Tuesday 27 September 2016

GDPR Bricks and Mortar Defence or Digital Viking's Inspiration

GDPR - the General Data Protection Regulation - is the next wave of personal data privacy regulation from the EU and is expected to go live mid 2018, i.e. pre-Brexit. This generally tightens up privacy requirements in a number of areas and has been a theme of discussion at a number of Cyber Security events this year, including today's InfoSecurity Magazine event.

Anyone interested in "Things Digital" should ask themselves, will this act as a regulatory defensive wall for old fashioned Bricks and Mortar / Industrial Age companies to shelter behind, or is it a new discipline or challenge for digital Vikings to embrace?
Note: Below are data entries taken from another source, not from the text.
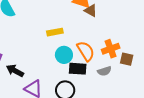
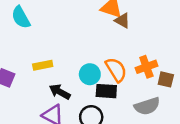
yellow rectangle: (55, 32) -> (43, 65), moved
black arrow: (15, 71) -> (60, 92), moved
gray semicircle: (104, 71) -> (147, 106), moved, size x1.5

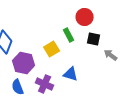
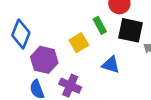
black square: (94, 39) -> (130, 30), size x1.5
blue triangle: (71, 74) -> (111, 65), moved

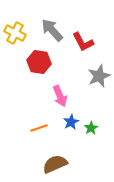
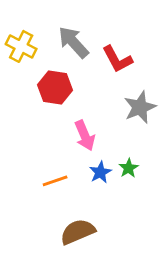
green star: (91, 128) -> (129, 168), moved

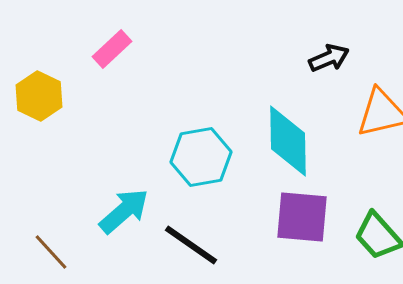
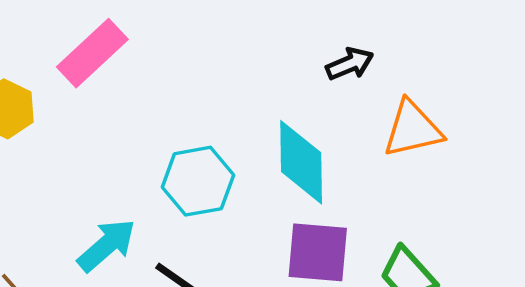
pink rectangle: (112, 49) -> (92, 53), size x1.5

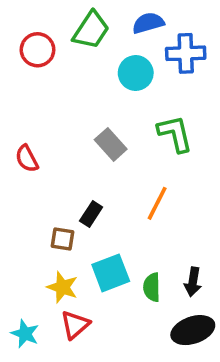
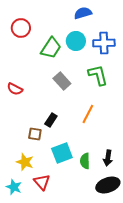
green trapezoid: (91, 30) -> (51, 48), moved
blue cross: (186, 53) -> (104, 43), moved
red semicircle: (27, 159) -> (15, 89), turned -35
yellow star: (62, 287) -> (25, 162), moved
red triangle: (75, 325) -> (42, 182), turned -30

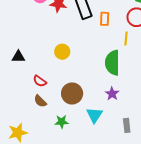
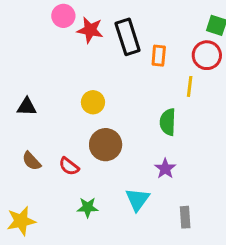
green semicircle: (112, 63) -> (168, 122), size x0.7
red semicircle: (40, 81) -> (69, 166), moved
brown circle: (72, 93) -> (106, 145), moved
brown semicircle: (40, 101) -> (32, 161), moved

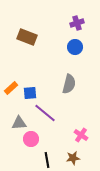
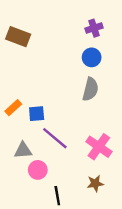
brown rectangle: (27, 37) -> (18, 37), moved
gray semicircle: (69, 84) -> (90, 89), moved
pink cross: (81, 135) -> (99, 147), moved, size x1.5
brown star: (73, 158) -> (95, 183), moved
A couple of today's speakers made some interesting observations and comments: 
  • GDPR means that you need to know the What, Where and Why of Personal Data, especially customer data;
  • Regulation should not drive data security, Security Should Drive Regulatory Compliance;
  • There is a strong case for Digital Companies to adopt Social Digital Responsibility as Part of their Brand.
In a way, it should be easier for purely Digital companies to do this, as they are mostly starting from scratch with few of the problems of IT Estate Sprawl that many established companies have, with legacy systems, infrastructure and the typical complications inherited from previous defunct strategies as well as mergers and acquisitions. 
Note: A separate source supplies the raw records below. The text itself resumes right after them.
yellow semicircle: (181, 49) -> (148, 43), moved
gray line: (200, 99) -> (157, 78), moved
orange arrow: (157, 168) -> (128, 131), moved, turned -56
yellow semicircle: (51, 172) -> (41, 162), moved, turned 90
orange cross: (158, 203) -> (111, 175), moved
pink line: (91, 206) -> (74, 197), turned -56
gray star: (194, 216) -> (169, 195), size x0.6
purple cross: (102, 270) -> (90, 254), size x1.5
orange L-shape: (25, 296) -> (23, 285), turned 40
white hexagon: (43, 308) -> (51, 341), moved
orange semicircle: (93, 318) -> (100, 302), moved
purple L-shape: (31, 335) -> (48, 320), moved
Also, in a previous blog, I mentioned that many digital companies actually regard this data as part of their IPR. So addressing GDPR (& other jurisdictional requirements) should be core to their business activity. Although future approaches toward collection and explicit consent may have to be sharpened up to meet the new requirements.

The implication is that Digital company that plans and builds Privacy Protection in from Day 1, will actually be building its own competitive advantage over traditional companies who mainly will be playing catch up.

Friday 23 September 2016

It's strategy Jim, but not as we know it ...

A friend of mine who was a leading light in the development of Information Strategy and Architecture practices in the 80s and 90s, retired a few years ago. The key driver being his disillusionment with organisations who said that there was no time for developing strategy.

In the time since then, Enterprise Architecture has enjoyed a considerable re-birth and growth, everything has gone digital and organisations have started to publish strategies which read more like marketing guff expounding bland benefits, than anything which informs the reader or directs action.

A couple of things have brought this to mind recently. the first was that I picked up a copy of Richard Rumelt's "Good Strategy Bad Strategy", in which he emphasises the need for a situation diagnosis of what is needed to succeed, proposing an integrated and coherent policy which addresses this, and a small set of supporting actions. This is a great read and worth while for anyone interested in Business Strategy.

Yesterday, I went to very stimulating talk about post merger integration by Henry McNeill at the British Computer Society. Afterwards as we huddled around the wine and sandwiches, several key themes came out:

  • Many companies are still not aligning acquisition activity with business strategy;
  • There was violent agreement that clarity of the aims, target state and value proposition of an acquisition is imperative for successful integration;
  • Participation of IT from due diligence onwards, provides an ideal opportunity for IT to show how it can help the business articulate and deliver against a strategy for the exploitation of the newly acquired business. Sadly, many organisations are still bringing IT in on Day 1 after deal completion and missing opportunities to mitigate risks and address early integration opportunities quickly. Some still take years to work out what to do with them.
This brings me to the point of today's commentary. My experience has been that almost all business strategies are usually incomplete and fail to unify the senior management of the business. IT needs a coherent exposition of Strategy which identifies the "game changing" opportunities or risks in the business market place to be able to prioritise its investments, define what common capabilities are needed and to support effective innovation. Working with business leaders at C suite and direct report level to "elicit the real business strategy that they work to" and agree the opportunities is valuable to the business as a whole. It's often a great way to get everyone to understand each others problems and can help unify purpose.  However, its got to be continuous to support the ever shifting business environment as businesses go Digital and Agile. Strategy has to take a Fail Early, Refactor and Learn approach to continuously calibrate its diagnosis, unifying policy and action plan. There's a role for the CIO in this.